Full automation or human-in-the-loop?
Another point – the decline in demand for manual data annotation. A few years ago, the industry was scaling at full speed. Thousands of annotators were onboarded to feed the hunger of AI pipelines. Today, much of that momentum has shifted toward automation. Models have matured, and so has the tooling around them.
Take facial recognition. It used to be one of the main drivers of image annotation volume. But the category is largely solved now. Models like YOLO, SAM, and Samurai are rapidly absorbing routine work. These systems compress weeks of manual effort into minutes, often with astonishing accuracy. We also implemented many ML-assisted tools in our proprietary platform Keylabs. It really helps to cut the routine workflow.
But all these models are limited by their generalization and are suitable for automating standard and uniform operations. Complex or unique cases still require human attention.
We’re moving away from the old paradigm where an annotator was simply a detail-oriented person who could recognize an object or emotion. In the new reality, professionals are needed: doctors to annotate medical images, programmers to code, architects to create blueprints, marketers for customer insights, and military experts for defense scenarios.
We’re already seeing real-world cases, such as fighter pilots annotating data for AI and earning $1,000 per hour for their expertise. Because such specialists are rare, and their knowledge is critical for training high-performance AI.
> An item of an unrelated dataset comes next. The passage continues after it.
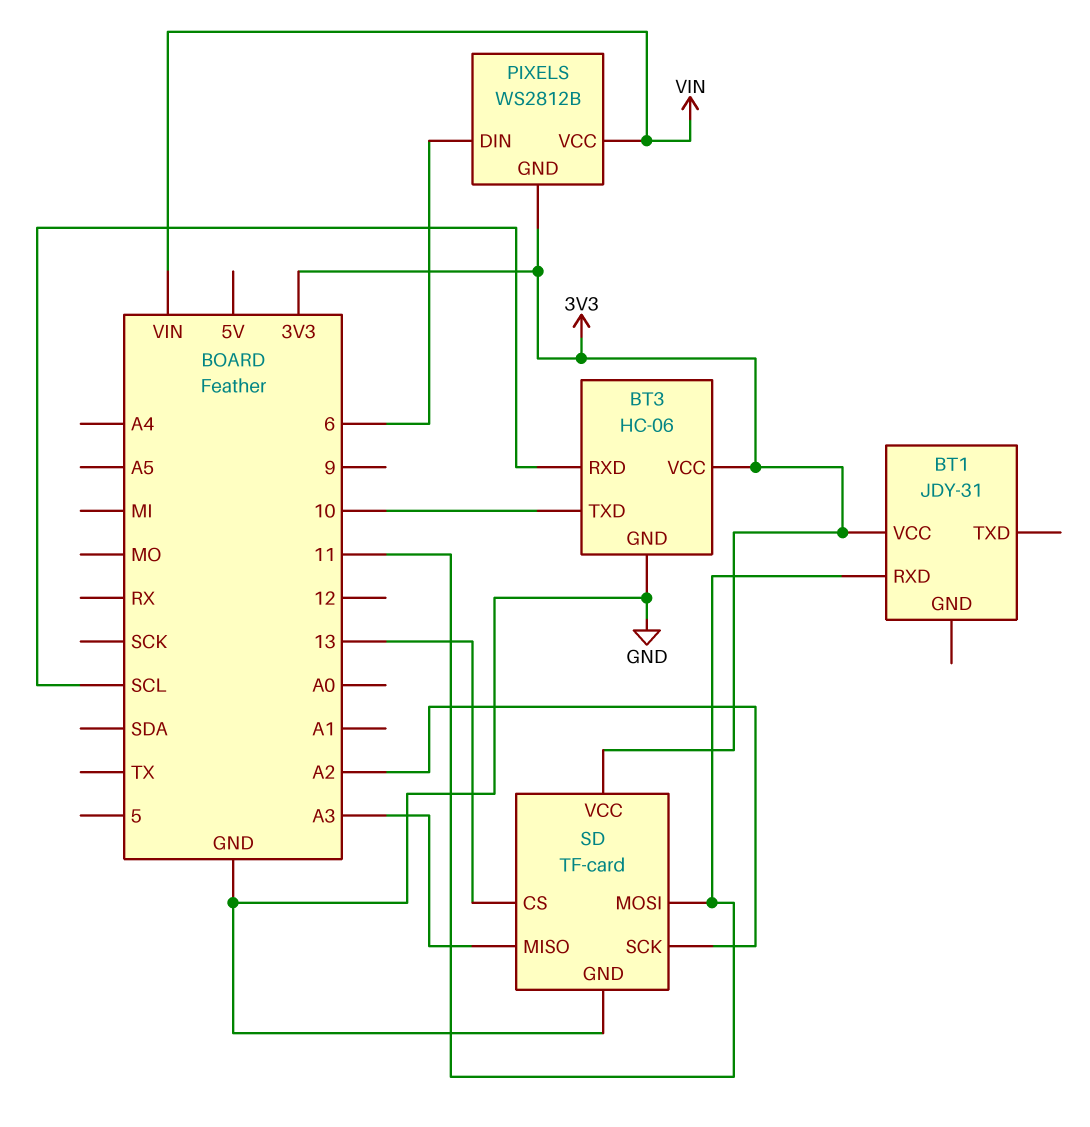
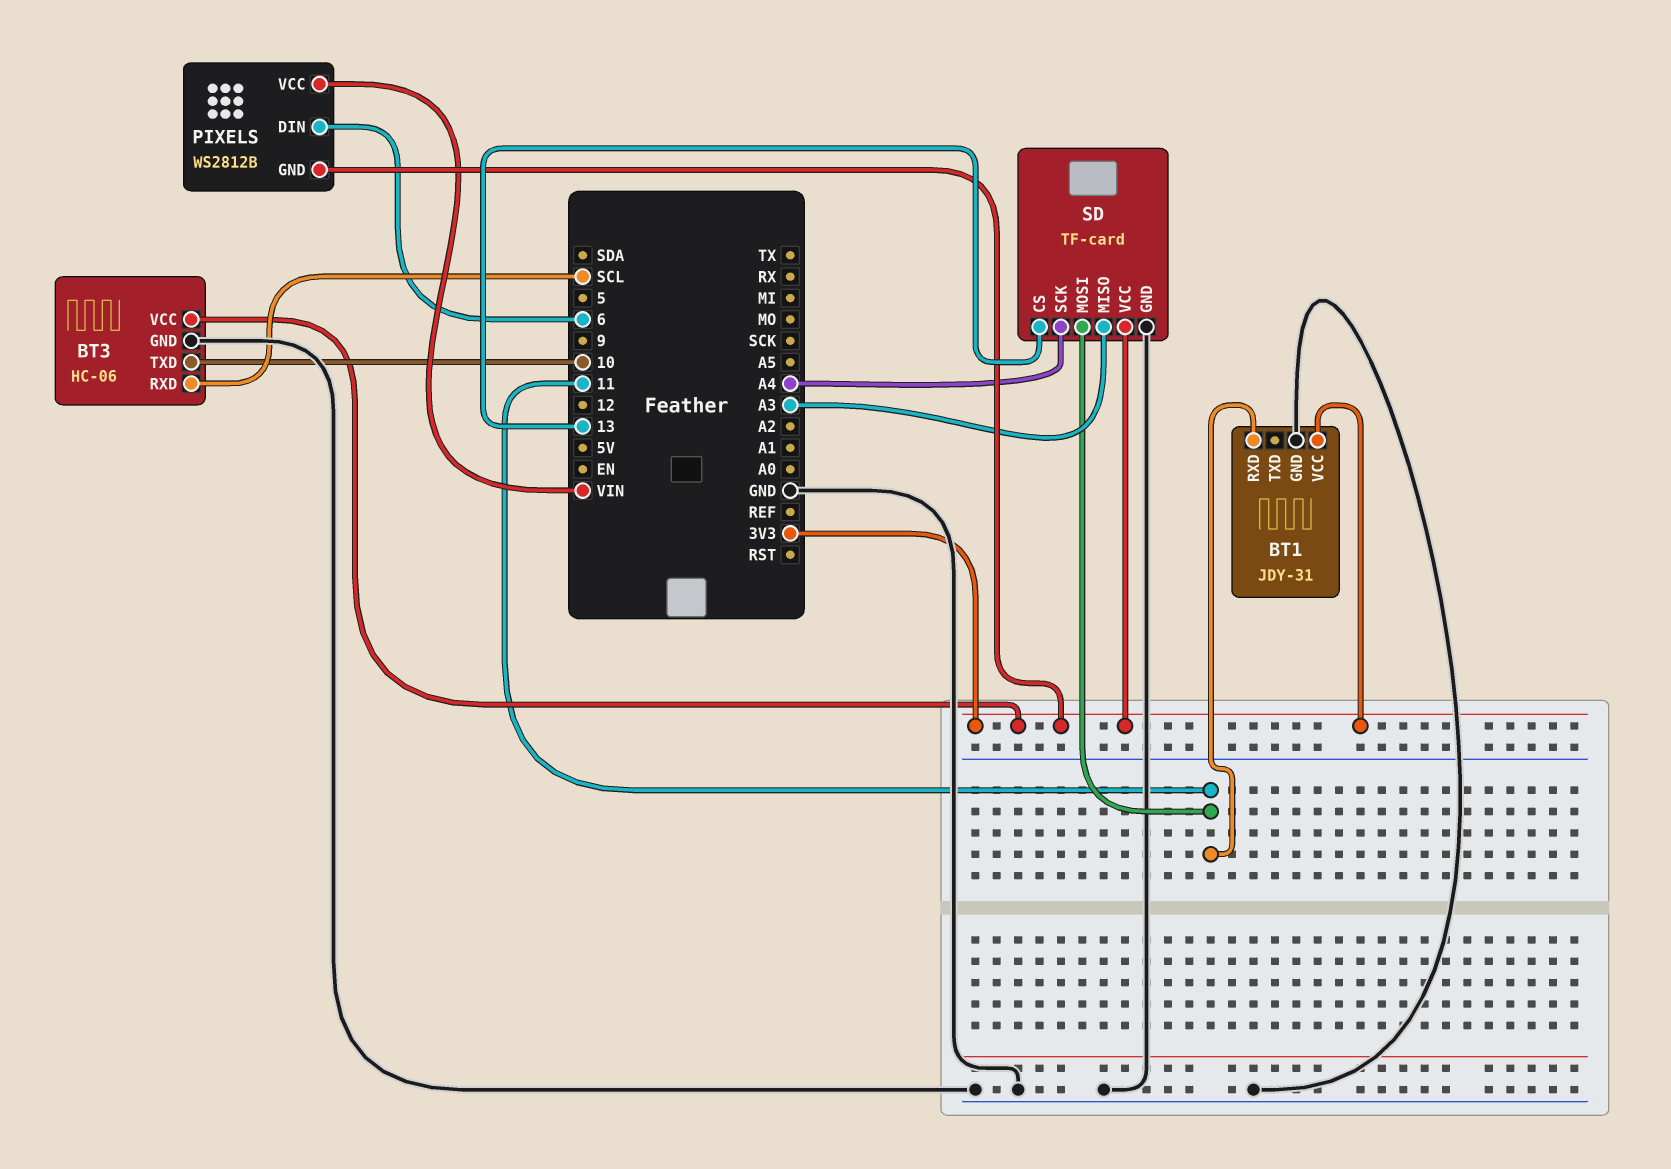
BT1 pin GND: none -> GND
SD pin SCK: A2 -> A4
The world is changing: more and more people are becoming operators and “trainers” of artificial intelligence. Just the other day, I got a LinkedIn message asking me to check a dataset for an AI app designed for CEOs. In the future, any one of us might receive an offer to work as an annotator, not just someone clicking buttons, but an expert whose knowledge shapes the intelligence of tomorrow.
We already live in this new reality, a world of data labeling and AI training. Those who recognize it and adapt will gain a significant advantage.